// the find
1517005260/graph-rag-agent
拼好RAG:手搓并融合了GraphRAG、LightRAG、Neo4j-llm-graph-builder进行知识图谱构建以及搜索;整合DeepSearch技术实现私域RAG的推理;自制针对GraphRAG的评估框架| Integrate GraphRAG, LightRAG, and Neo4j-llm-graph-builder for knowledge graph construction and search. Combine DeepSearch for private RAG reasoning. Create a custom evaluation framework for GraphRAG.
A from-scratch implementation of GraphRAG that combines Microsoft's GraphRAG, LightRAG, and Neo4j's llm-graph-builder into a single Python system with Neo4j as the graph backend. It layers a DeepSearch-style multi-step reasoning loop on top of the knowledge graph, targeting private-domain QA (the sample data is a Chinese university's student handbook). The multi-agent Plan-Execute-Report architecture is the most ambitious piece — a full pipeline from task decomposition through parallel retrieval to long-document generation with consistency checking.
The Plan-Execute-Report orchestration is genuinely well-structured: Clarifier, TaskDecomposer, and PlanReviewer are separate components rather than one monolithic planner, which makes the reasoning trace debuggable. The consistency checker catches its own hallucinations and logs specific corrections with severity levels — the example output shows it correctly flagging a fabricated citation, which is more self-awareness than most RAG systems demonstrate. Entity disambiguation and alignment (string recall + vector reranking + NIL detection) is the right architecture for resolving canonical entities in a graph and goes beyond what the upstream projects provide. The evaluation framework covers 20+ metrics across answer quality, retrieval performance, and graph-specific dimensions — including a HotpotQA multi-hop test script, which is a real benchmark rather than toy examples.
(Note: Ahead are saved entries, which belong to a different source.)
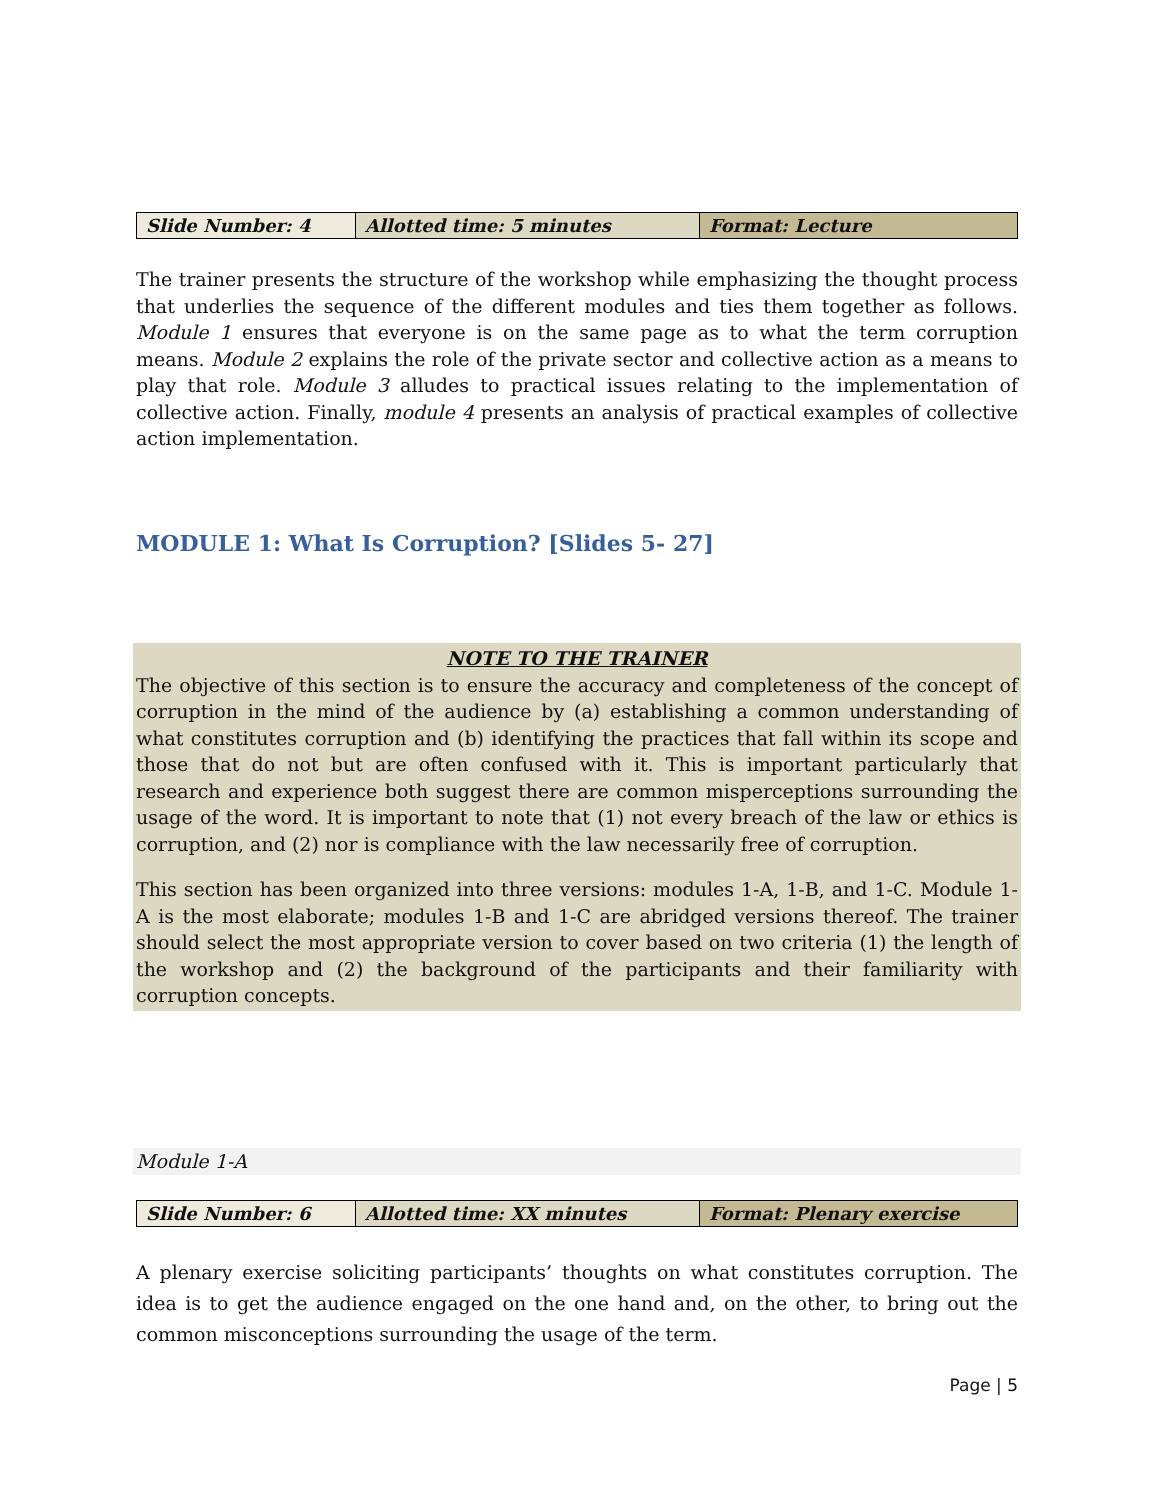| Slide Number: 4 | Allotted time: 5 minutes | Format: Lecture |
The trainer presents the structure of the workshop while emphasizing the thought process that underlies the sequence of the different modules and ties them together as follows. Module 1 ensures that everyone is on the same page as to what the term corruption means. Module 2 explains the role of the private sector and collective action as a means to play that role. Module 3 alludes to practical issues relating to the implementation of collective action. Finally, module 4 presents an analysis of practical examples of collective action implementation.
MODULE 1: What Is Corruption? [Slides 5- 27]
NOTE TO THE TRAINER
The objective of this section is to ensure the accuracy and completeness of the concept of corruption in the mind of the audience by (a) establishing a common understanding of what constitutes corruption and (b) identifying the practices that fall within its scope and those that do not but are often confused with it. This is important particularly that research and experience both suggest there are common misperceptions surrounding the usage of the word. It is important to note that (1) not every breach of the law or ethics is corruption, and (2) nor is compliance with the law necessarily free of corruption.
This section has been organized into three versions: modules 1-A, 1-B, and 1-C. Module 1-A is the most elaborate; modules 1-B and 1-C are abridged versions thereof. The trainer should select the most appropriate version to cover based on two criteria (1) the length of the workshop and (2) the background of the participants and their familiarity with corruption concepts.
Module 1-A
| Slide Number: 6 | Allotted time: XX minutes | Format: Plenary exercise |
A plenary exercise soliciting participants’ thoughts on what constitutes corruption. The idea is to get the audience engaged on the one hand and, on the other, to bring out the common misconceptions surrounding the usage of the term.
Page | 5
The demo data is a single university's policy documents (华东理工大学), so the system has never been stress-tested on a real heterogeneous corpus — all the impressive evaluation numbers are on in-distribution data. Deep research tasks take 42–158 seconds per query; there is no apparent async batching or early-exit when evidence count is sufficient, so latency will compound badly on multi-turn sessions. The acknowledged embedding confusion between semantically similar but legally distinct terms ('优秀学生' vs '国家奖学金') isn't just a fine-tuning problem — it reveals that the graph entity nodes are storing LLM-generated descriptions rather than grounded canonical definitions, which is a structural issue. Setup requires running Neo4j, a vector store, and multiple LLM API keys simultaneously with no Docker Compose for the full stack — only the database has compose support, making local reproduction harder than it should be for a research project.